Un levier RH indispensable
Au-delà de la performance technique, l’enjeu est humain. Le secteur fait face à des tensions notables en matière de recrutement et de fidélisation. Les nouvelles générations de collaborateurs ne se contentent plus d’un statut ou d’une rémunération ; elles exigent des perspectives d’évolution concrètes. « Une entreprise qui ne forme pas devient rapidement une entreprise qui peine à retenir », analyse la directrice de la performance opérationnelle.
La formation se transforme ainsi en outil de marque employeur. Elle permet de valoriser les collaborateurs et de leur offrir les moyens de s’adapter à un marché incertain. « La formation n’est plus une réaction, mais une anticipation », ajoute l’experte. Elle ne doit plus être perçue comme un ralentissement de l’activité, mais comme la préparation de sa résilience future.
La convergence du métier et de la technologie
L’autre point de bascule réside dans la fusion entre le savoir-faire métier et la maîtrise technologique. Les outils digitaux ne sont plus de simples supports périphériques ; ils structurent la méthode de travail, la prise de décision et la qualité du service client. Pour Orisha Real Estate (https://realestate.orisha.com), qui développe des écosystèmes digitaux pour les professionnels en France, Belgique et Luxembourg, cette convergence est une évidence.
Ignorer cette réalité risque de créer une fracture numérique au sein même des agences, entre ceux qui subissent la technologie et ceux qui l’exploitent pour gagner en efficacité. « L’enjeu collectif du secteur est là : éviter une immobilité des compétences dans un marché en mouvement rapide », prévient Cécile Guivarc’h.

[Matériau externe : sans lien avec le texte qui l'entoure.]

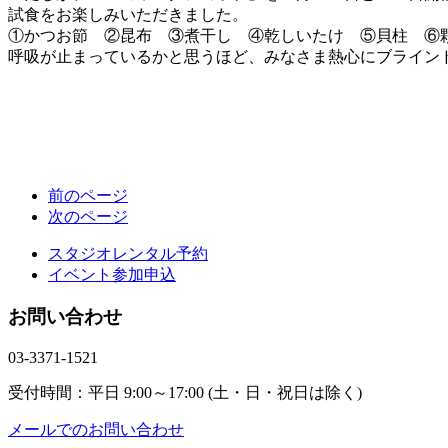
試食をお楽しみいただきました。
①かつお節 ②昆布 ③煮干し ④乾しいたけ ⑤貝柱 ⑥
呼吸が止まっているかと思うほど、みなさま熱心にブライン
前のページ
次のページ
スタジオレンタル予約
イベント参加申込
お問い合わせ
03-3371-1521
受付時間：平日 9:00～17:00 (土・日・祝日は除く)
メールでのお問い合わせ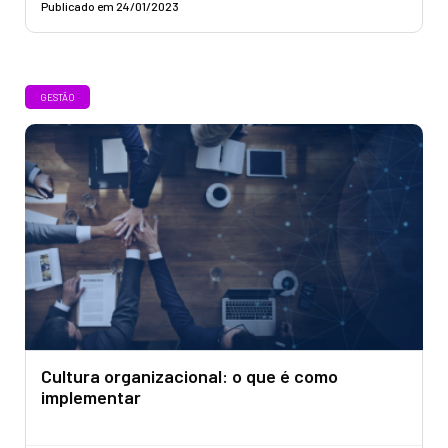
Publicado em 24/01/2023
GESTÃO
Cultura organizacional: o que é como
implementar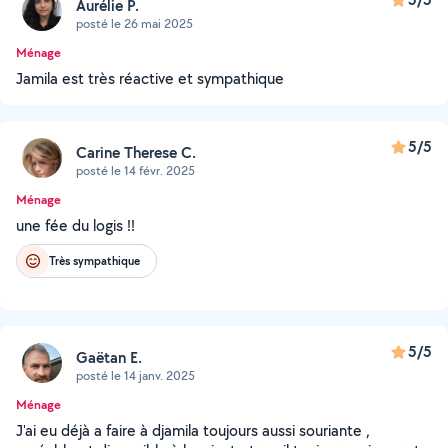
Aurélie P.
posté le 26 mai 2025
Ménage
Jamila est très réactive et sympathique
5/5
Carine Therese C.
posté le 14 févr. 2025
Ménage
une fée du logis !!
Très sympathique
5/5
Gaëtan E.
posté le 14 janv. 2025
Ménage
J'ai eu déjà a faire à djamila toujours aussi souriante ,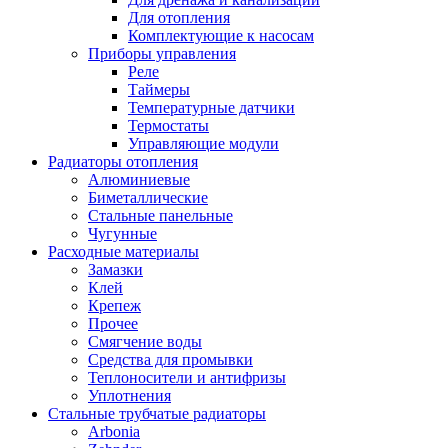
Для отопления
Комплектующие к насосам
Приборы управления
Реле
Таймеры
Температурные датчики
Термостаты
Управляющие модули
Радиаторы отопления
Алюминиевые
Биметаллические
Стальные панельные
Чугунные
Расходные материалы
Замазки
Клей
Крепеж
Прочее
Смягчение воды
Средства для промывки
Теплоносители и антифризы
Уплотнения
Стальные трубчатые радиаторы
Arbonia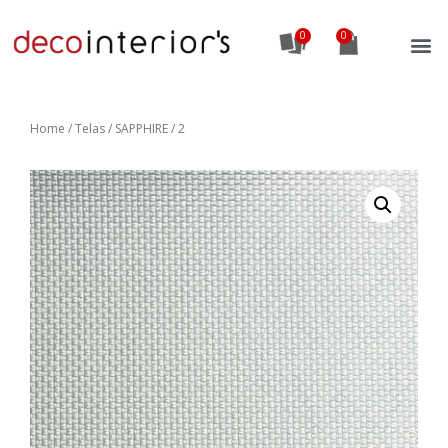
0
Home
/
Telas
/ SAPPHIRE / 2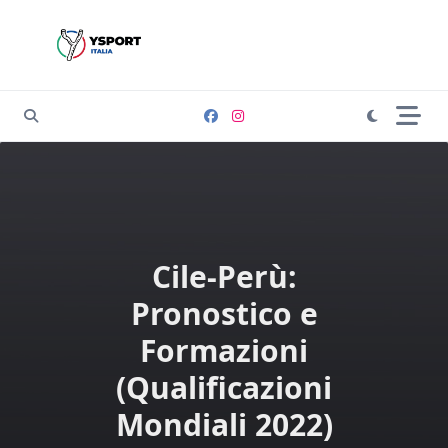
Skip
to
content
Cile-Perù:
Pronostico e
Formazioni
(Qualificazioni
Mondiali 2022)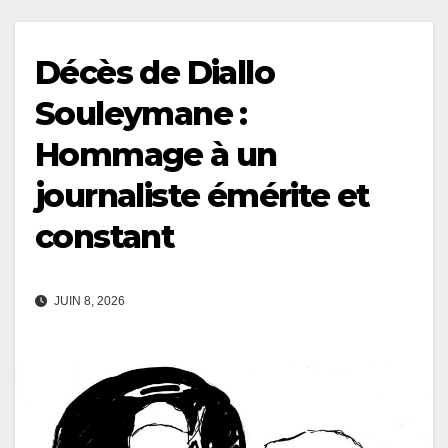
Décès de Diallo
Souleymane :
Hommage à un
journaliste émérite et
constant
JUIN 8, 2026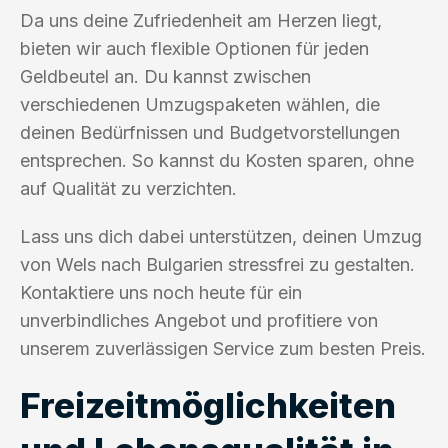
Da uns deine Zufriedenheit am Herzen liegt,
bieten wir auch flexible Optionen für jeden
Geldbeutel an. Du kannst zwischen
verschiedenen Umzugspaketen wählen, die
deinen Bedürfnissen und Budgetvorstellungen
entsprechen. So kannst du Kosten sparen, ohne
auf Qualität zu verzichten.
Lass uns dich dabei unterstützen, deinen Umzug
von Wels nach Bulgarien stressfrei zu gestalten.
Kontaktiere uns noch heute für ein
unverbindliches Angebot und profitiere von
unserem zuverlässigen Service zum besten Preis.
Freizeitmöglichkeiten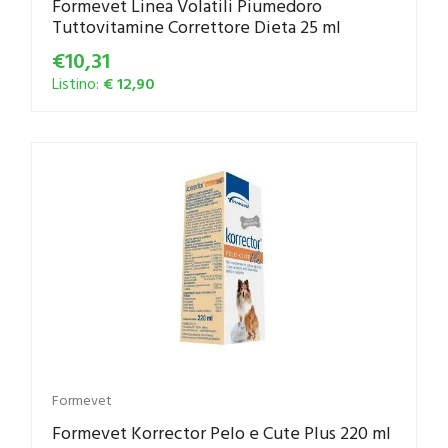
Formevet Linea Volatili Piumedoro
Tuttovitamine Correttore Dieta 25 ml
€10,31
Listino:
€ 12,90
Formevet
Formevet Korrector Pelo e Cute Plus 220 ml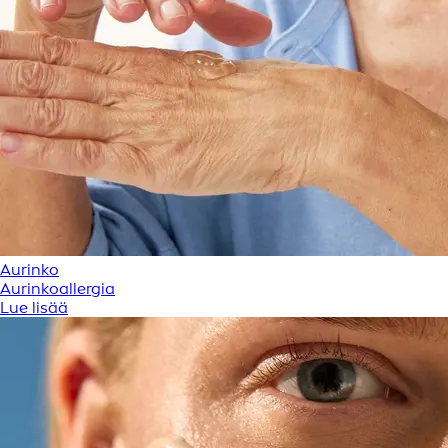
Aurinko
Aurinkoallergia
Lue lisää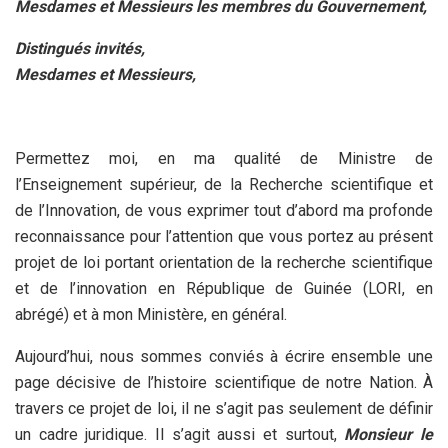
Mesdames et Messieurs les membres du Gouvernement,
Distingués invités,
Mesdames et Messieurs,
Permettez moi, en ma qualité de Ministre de
l’Enseignement supérieur, de la Recherche scientifique et
de l’Innovation, de vous exprimer tout d’abord ma profonde
reconnaissance pour l’attention que vous portez au présent
projet de loi portant orientation de la recherche scientifique
et de l’innovation en République de Guinée (LORI, en
abrégé) et à mon Ministère, en général.
Aujourd’hui, nous sommes conviés à écrire ensemble une
page décisive de l’histoire scientifique de notre Nation. À
travers ce projet de loi, il ne s’agit pas seulement de définir
un cadre juridique. Il s’agit aussi et surtout,
Monsieur le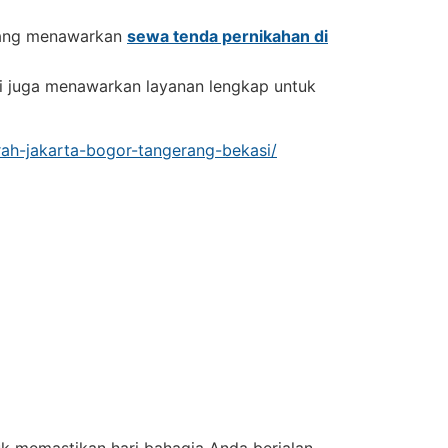
yang menawarkan
sewa tenda pernikahan di
ni juga menawarkan layanan lengkap untuk
urah-jakarta-bogor-tangerang-bekasi/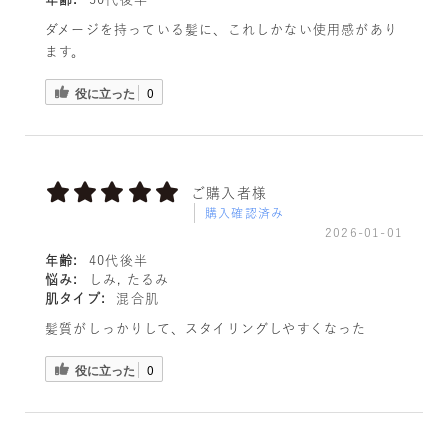
ダメージを持っている髪に、これしかない使用感があり
ます。
役に立った
0
ご購入者様
購入確認済み
2026-01-01
年齢:
40代後半
悩み:
しみ, たるみ
肌タイプ:
混合肌
髪質がしっかりして、スタイリングしやすくなった
役に立った
0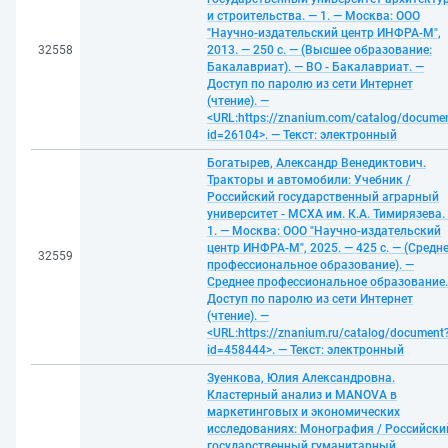
и строительства. — 1. — Москва: ООО
"Научно-издательский центр ИНФРА-М",
32558
2013. — 250 с. — (Высшее образование:
Бакалавриат). — ВО - Бакалавриат. —
Доступ по паролю из сети Интернет
(чтение). —
<URL:https://znanium.com/catalog/docume
id=26104>. — Текст: электронный
Богатырев, Александр Венедиктович.
Тракторы и автомобили: Учебник /
Российский государственный аграрный
университет - МСХА им. К.А. Тимирязева.
1. — Москва: ООО "Научно-издательский
центр ИНФРА-М", 2025. — 425 с. — (Средн
32559
профессиональное образование). —
Среднее профессиональное образование.
Доступ по паролю из сети Интернет
(чтение). —
<URL:https://znanium.ru/catalog/document
id=458444>. — Текст: электронный
Зуенкова, Юлия Александровна.
Кластерный анализ и MANOVA в
маркетинговых и экономических
исследованиях: Монография / Российски
государственный гуманитарный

Vers une culture de l’apprentissage permanent
Pour les années à venir, la hiérarchie des acteurs du marché pourrait être bouleversée. La réussite ne dépendra pas uniquement de la taille de la structure, mais de sa capacité à apprendre et à s’adapter. Les entreprises les plus performantes seront celles qui auront instauré une véritable culture de l’apprentissage continu, transformant l’obligation légale en avantage compétitif.
La formation devient ainsi un facteur de confiance global : confiance des clients en quête d’expertise, confiance des équipes en quête de progression, et confiance des dirigeants qui doivent naviguer des cycles économiques de plus en plus courts. « Demain, les acteurs qui réussiront ne seront pas nécessairement les plus grands, mais les plus apprenants », conclut Cécile Guivarc’h.